Время от времени доносился какой-то запах или звук, и я невольно открывал глаза. Повсюду жизнь: восемь больших красных пауков размером с кошку сидят в расщелине и деловито жужжат хитиновыми крыльями, как саранча, — коты, распевающие любовные песни в ночном переулке, сказал я себе. Опаловый воздушный змей, с дурным запахом, обвился пластиковыми зелеными крыльями вокруг красного пузыря, как куколка, очевидно, кормится каким-то плодом, — летучая мышь на дереве папайи возле моего дома в Панаме. Озеро со стоячей коричневой водой, сразу под его поверхностью ходят кругами голубые угри, они гоняются за собственными хвостами и стонут — песни зубатки. Поверх тростников висит пустой экзоскелет гигантской куколки размером с мою руку, с мордой мухи — стрекоза, отрастившая крылья. Порыв ветра пронесся по полю желтого хлопка, разбросав пушистые шарики, пахнущие эфиром. От этого запаха разбухли и закрылись мои носовые полости. И в этом поле стая животных, похожих на бесхвостых волков с голыми мордами, торжествующе и радостно выла, пожирая перевернутого броненосца. На закате искривленное старое дерево выпустило цветы, такие белые, что солнце, отражаясь, превратило их в факелы. И все это вызывало у меня головную боль. Хотелось вырвать глаза и проткнуть барабанные перепонки. Вечернее небо заполнили желтые, зеленые, пурпурные и синие ленты опару но тако, как вены матки, окружающей зародыш. И я понял, что эта планета — живое существо, со своей экологией и биосферой. Испытал мистическое чувство открытия. «Что вырастет в этой матке?» — подумал я. Воздух был наполнен электричеством. На горизонте повисли огромные грозовые тучи, как грибообразные облака после ядерного нападения. Все мои инстинкты требовали одного — укрыться. Я плакал, бранился, потом понял, что пытаюсь зарыться в пол в поисках медицинской сумки с болеутоляющим.

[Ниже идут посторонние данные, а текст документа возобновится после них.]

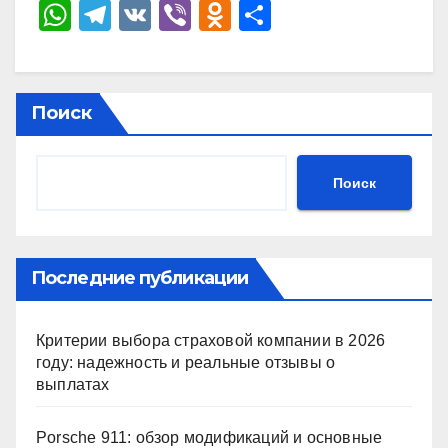
W
T
V
Vi
O
О
h
el
K
b
d
тп
at
e
er
n
р
s
gr
o
а
Поиск
A
a
kl
в
p
m
a
и
Поиск
p
ss
ть
ni
ki
Последние публикации
Критерии выбора страховой компании в 2026
году: надежность и реальные отзывы о
выплатах
Porsche 911: обзор модификаций и основные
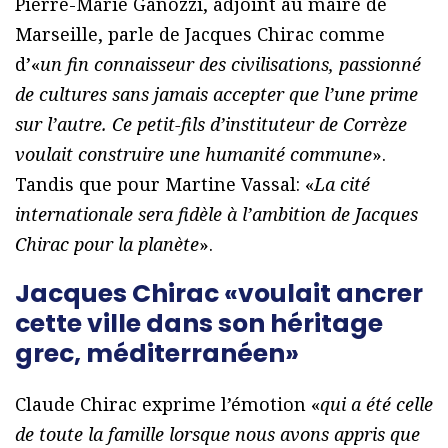
Pierre-Marie Ganozzi, adjoint au maire de
Marseille, parle de Jacques Chirac comme
d’«
un fin connaisseur des civilisations, passionné
de cultures sans jamais accepter que l’une prime
sur l’autre. Ce petit-fils d’instituteur de Corrèze
voulait construire une humanité commune
».
Tandis que pour Martine Vassal: «
La cité
internationale sera fidèle à l’ambition de Jacques
Chirac pour la planète
».
Jacques Chirac «voulait ancrer
cette ville dans son héritage
grec, méditerranéen»
Claude Chirac exprime l’émotion «
qui a été celle
de toute la famille lorsque nous avons appris que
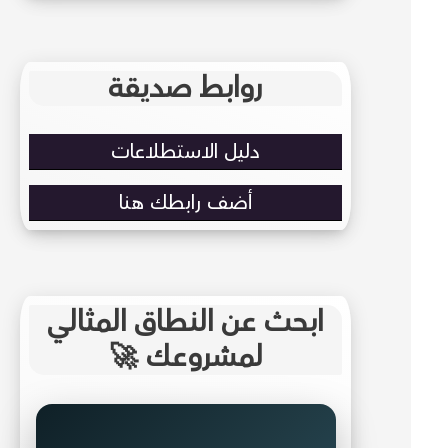
روابط صديقة
دليل الاستطلاعات
أضف رابطك هنا
ابحث عن النطاق المثالي
لمشروعك 🚀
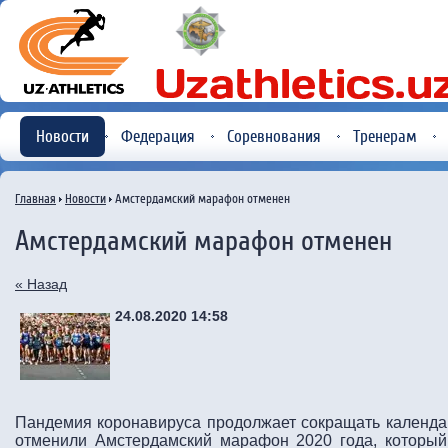
Новости
Федерация
Соревнования
Тренерам
Главная
Новости
Амстердамский марафон отменен
Амстердамский марафон отменен
« Назад
24.08.2020 14:58
Пандемия коронавируса продолжает сокращать календар
отменили Амстердамский марафон 2020 года, который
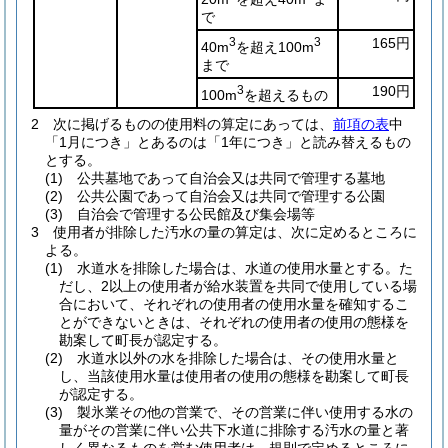
で
3
3
165円
40m
を超え100m
まで
3
190円
100m
を超えるもの
2
次に掲げるものの使用料の算定にあっては、
前項の表
中
「1月につき」とあるのは「1年につき」と読み替えるもの
とする。
(1)
公共墓地であって自治会又は共同で管理する墓地
(2)
公共公園であって自治会又は共同で管理する公園
(3)
自治会で管理する公民館及び集会場等
3
使用者が排除した汚水の量の算定は、次に定めるところに
よる。
(1)
水道水を排除した場合は、水道の使用水量とする。
た
だし、2以上の使用者が給水装置を共同で使用している場
合において、それぞれの使用者の使用水量を確知するこ
とができないときは、それぞれの使用者の使用の態様を
勘案して町長が認定する。
(2)
水道水以外の水を排除した場合は、その使用水量と
し、当該使用水量は使用者の使用の態様を勘案して町長
が認定する。
(3)
製氷業その他の営業で、その営業に伴い使用する水の
量がその営業に伴い公共下水道に排除する汚水の量と著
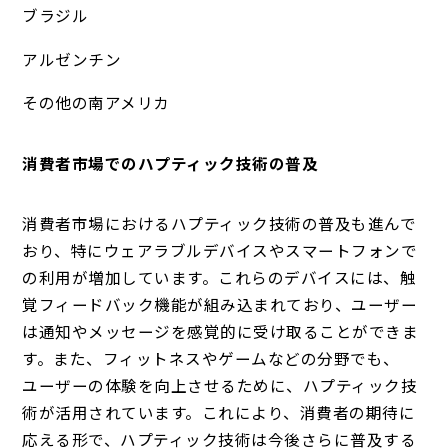
ブラジル
アルゼンチン
その他の南アメリカ
消費者市場でのハプティック技術の普及
消費者市場におけるハプティック技術の普及も進んで
おり、特にウェアラブルデバイスやスマートフォンで
の利用が増加しています。これらのデバイスには、触
覚フィードバック機能が組み込まれており、ユーザー
は通知やメッセージを感覚的に受け取ることができま
す。また、フィットネスやゲームなどの分野でも、
ユーザーの体験を向上させるために、ハプティック技
術が活用されています。これにより、消費者の期待に
応える形で、ハプティック技術は今後さらに普及する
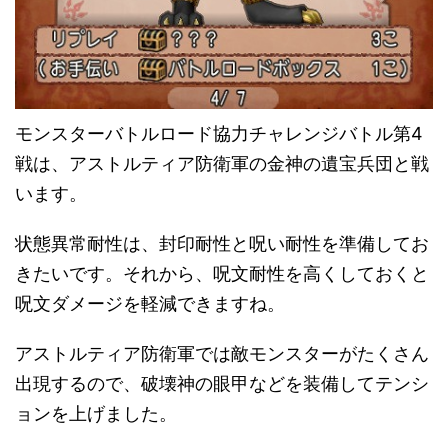
モンスターバトルロード協力チャレンジバトル第4
戦は、アストルティア防衛軍の金神の遺宝兵団と戦
います。
状態異常耐性は、封印耐性と呪い耐性を準備してお
きたいです。それから、呪文耐性を高くしておくと
呪文ダメージを軽減できますね。
アストルティア防衛軍では敵モンスターがたくさん
出現するので、破壊神の眼甲などを装備してテンシ
ョンを上げました。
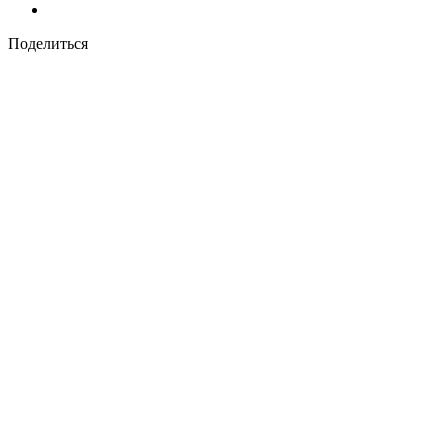
Поделиться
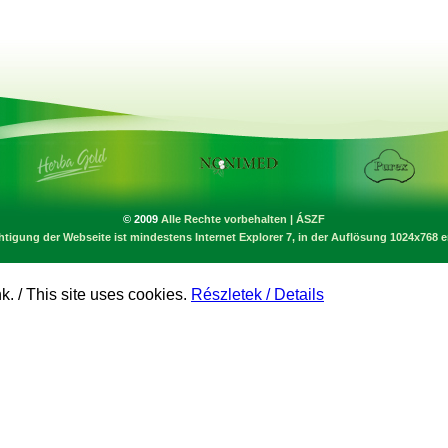
© 2009
Alle Rechte vorbehalten
|
ÁSZF
htigung der Webseite ist mindestens Internet Explorer 7, in der Auflösung 1024x768 
. / This site uses cookies.
Részletek / Details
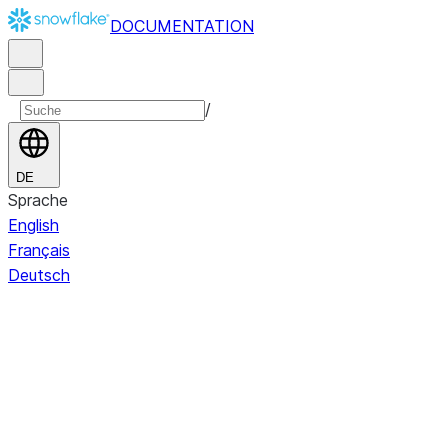
DOCUMENTATION
/
DE
Sprache
English
Français
Deutsch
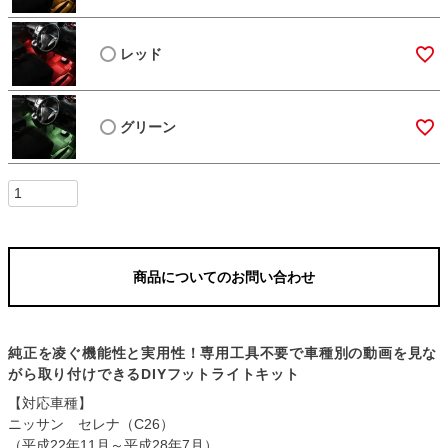
レッド
グリーン
商品についてのお問い合わせ
純正を凌ぐ機能性と実用性！専用工具不要で車種別の動画を見な
がら取り付けできるDIYフットライトキット
【対応車種】
ニッサン セレナ（C26）
（平成22年11月～平成28年7月）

А потом, должно быть, мое тело само отключило все органы чувств, потому что я потерял сознание. А подсознание наслало ужасные галлюцинации, где образы Пекаря накладывались на земные образы. Мы мчались в своей машине по скалам Пекаря в сумерках. В ушах у меня звучали голоса, давно умершие люди вели нескончаемые и непонятные разговоры. «Ты видел сеньору Гардосу? — спрашивала моя мать. — Она так растолстела. Какой стыд!» А отец кричал на нее: «Мне все равно! Как мы проживем, если снова подняли налоги?!» Я слушал эту болтовню, словно она столь же незначительна, как жужжание пчелы. В пустынном небе, там, где должны быть опаловые воздушные змеи, повисли какие-то ленты. На горизонте я что-то увидел — что-то бежит в вертикальном положении, как человек. Я попытался разглядеть подробности, и глаза мои превратились в телескопы. Ясно увидел двух «пустынных владычиц», они спотыкались на красных камнях, передние конечности у них вырваны, и из углублений на плечах капает кровь. Я замигал и постарался забыть это зрелище, а они молили: «Анжело, Анжело, вернись и накорми нас!» Я узнал голоса — девочка Татьяна и Тамара. Это они бегут ко мне, у них отрублены руки и груди, и они умоляют: «Анжело! Анжело!» Я бросился прочь от них, и вокруг все почернело. Спокойным повелительным тоном заговорил Завала. Слышался смех, словно он участвует в вечеринке. Я наклонился вперед, чтобы лучше слышать, но чьи-то руки удержали меня, сжали мне грудь. Я попытался заговорить, но губы запеклись от ветра и солнца. Я понял, что на мне шлем, а разговаривают с помощью микрофонов. Держит меня Завала и что-то шепчет мне на ухо. Завала говорит: «Конечно, при взгляде извне все культуры в равной степени кажутся злыми, но если заглянуть вовнутрь, увидишь, что большинство апельсинов поражены раком. Поэтому у тебя такое зловонное дыхание. Ты слушаешь людей, запрограммированных социальными инженерами. Но я знавал людей, у которых была заменена хромосома 116 в гене 21755394200001, и у них повышенная сопротивляемость к вирусам посещения. Сунь нож такому в живот, ты, везучий cabron,[46] и увидишь, как засияют его глаза». Я всмотрелся в дымку. Завала меня не держит. На меня смотрит крошечными черными глазками в складках жира улыбающаяся пурпурная морда речного дракона.